Copy the text lines of every row below word for word, and leave the pictures out.

--- start Information provided ---

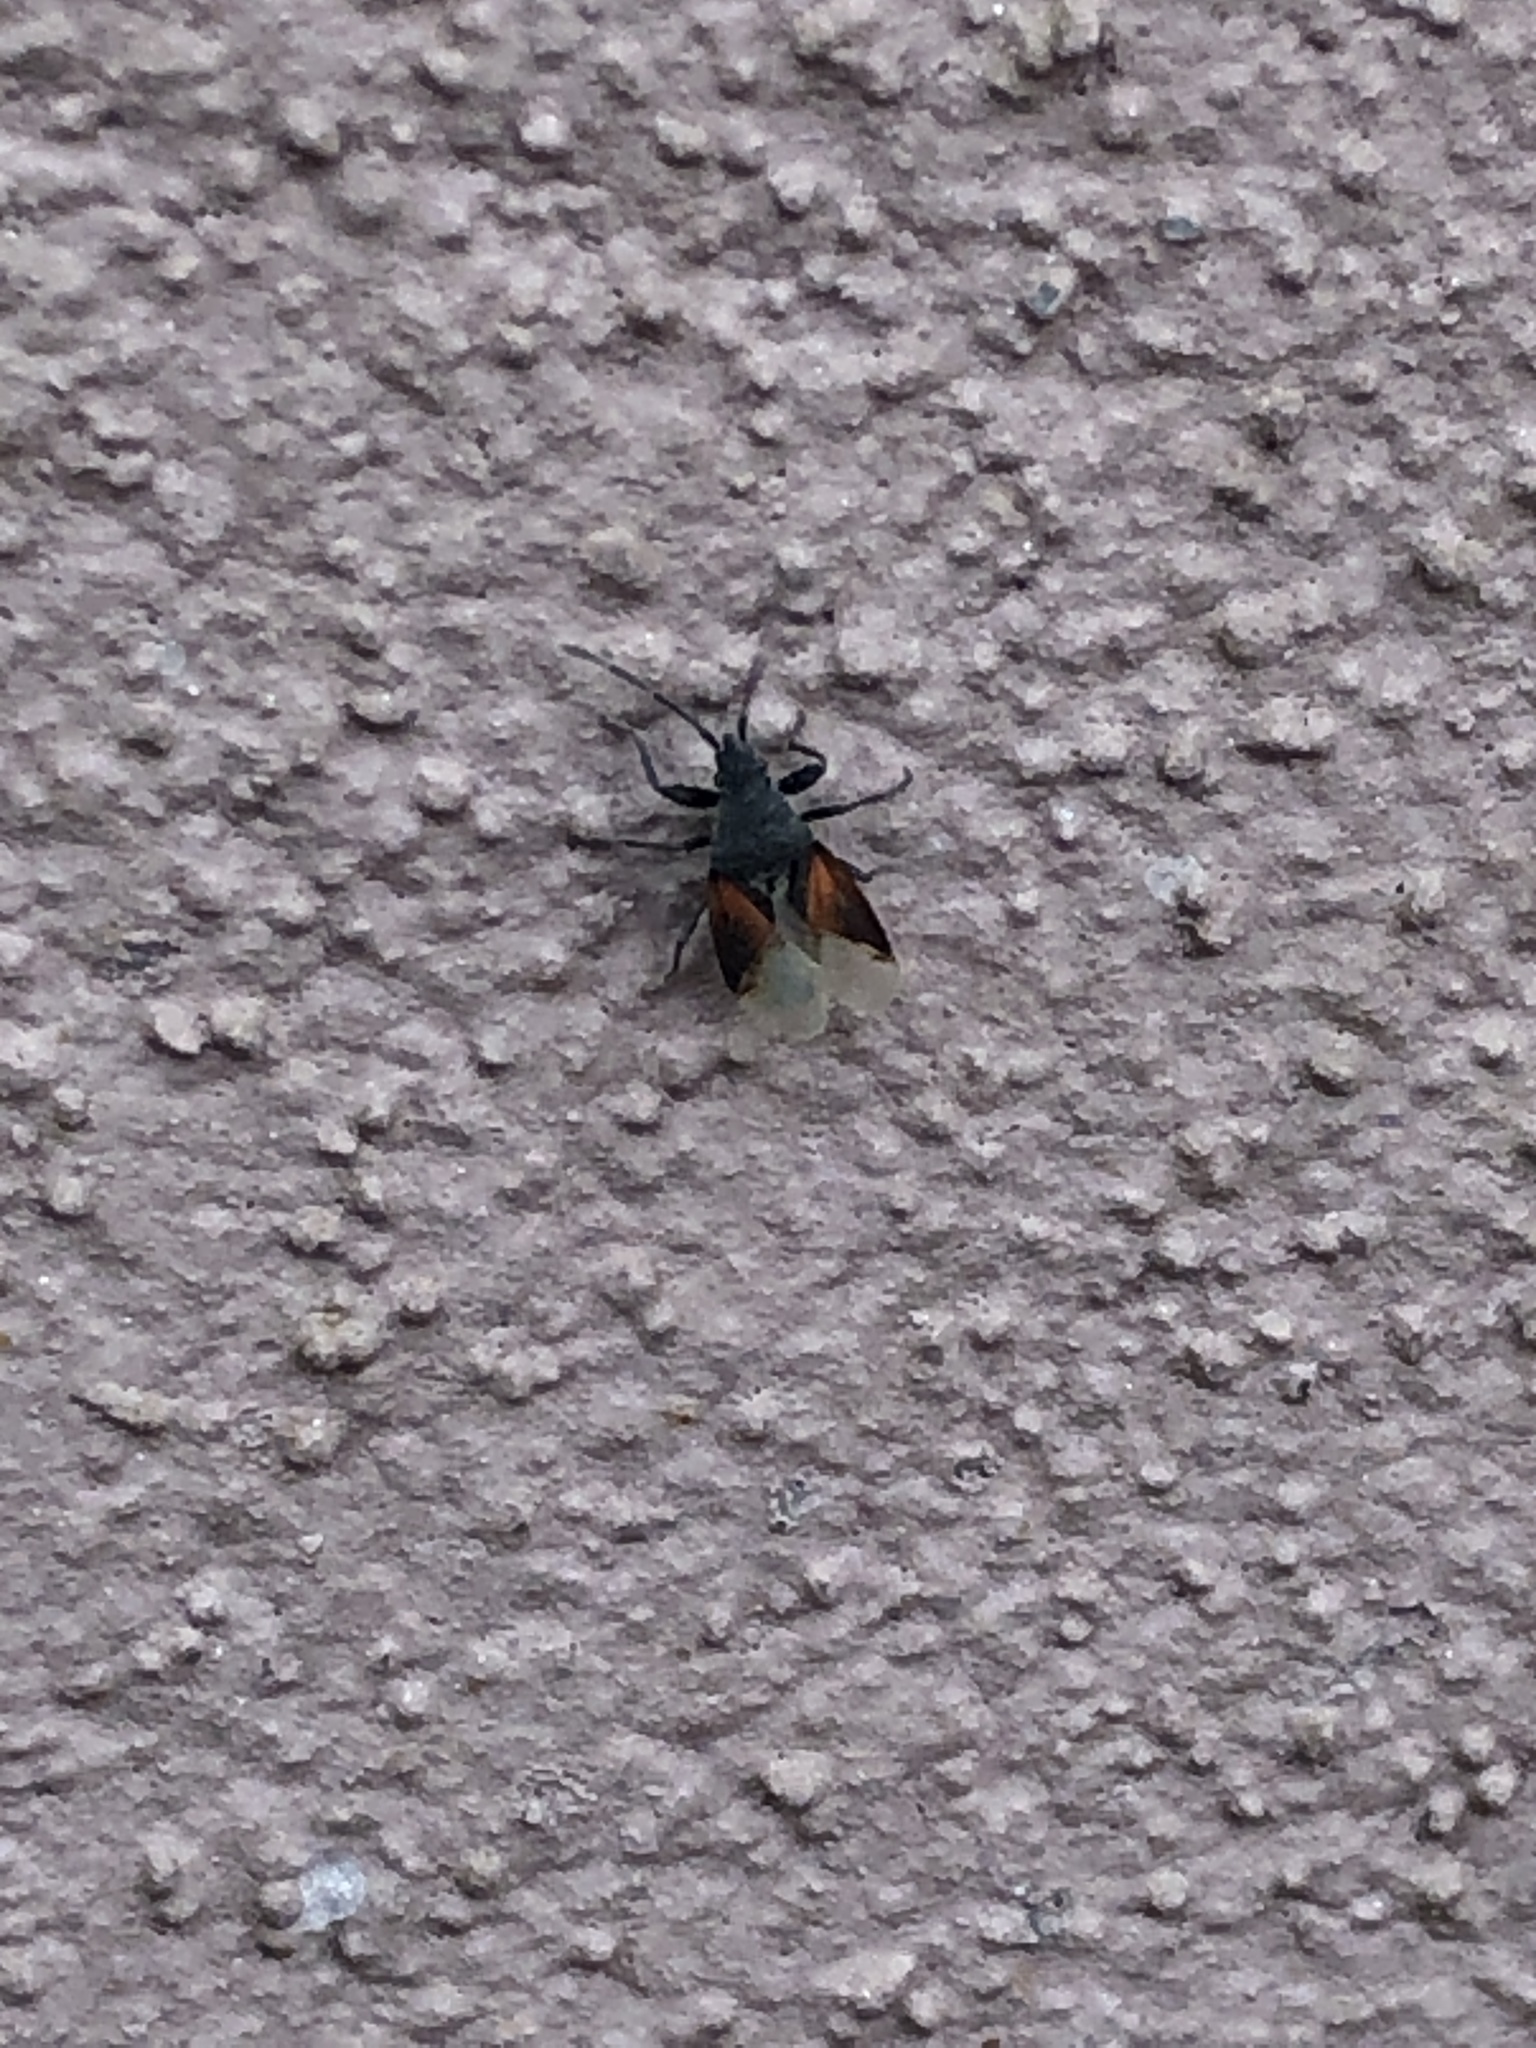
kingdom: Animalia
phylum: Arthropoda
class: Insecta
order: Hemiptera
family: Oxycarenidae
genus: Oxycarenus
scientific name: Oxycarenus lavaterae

--- end Information provided ---

◆ Problem solution
kingdom: Animalia
phylum: Arthropoda
class: Insecta
order: Hemiptera
family: Oxycarenidae
genus: Oxycarenus
scientific name: Oxycarenus lavaterae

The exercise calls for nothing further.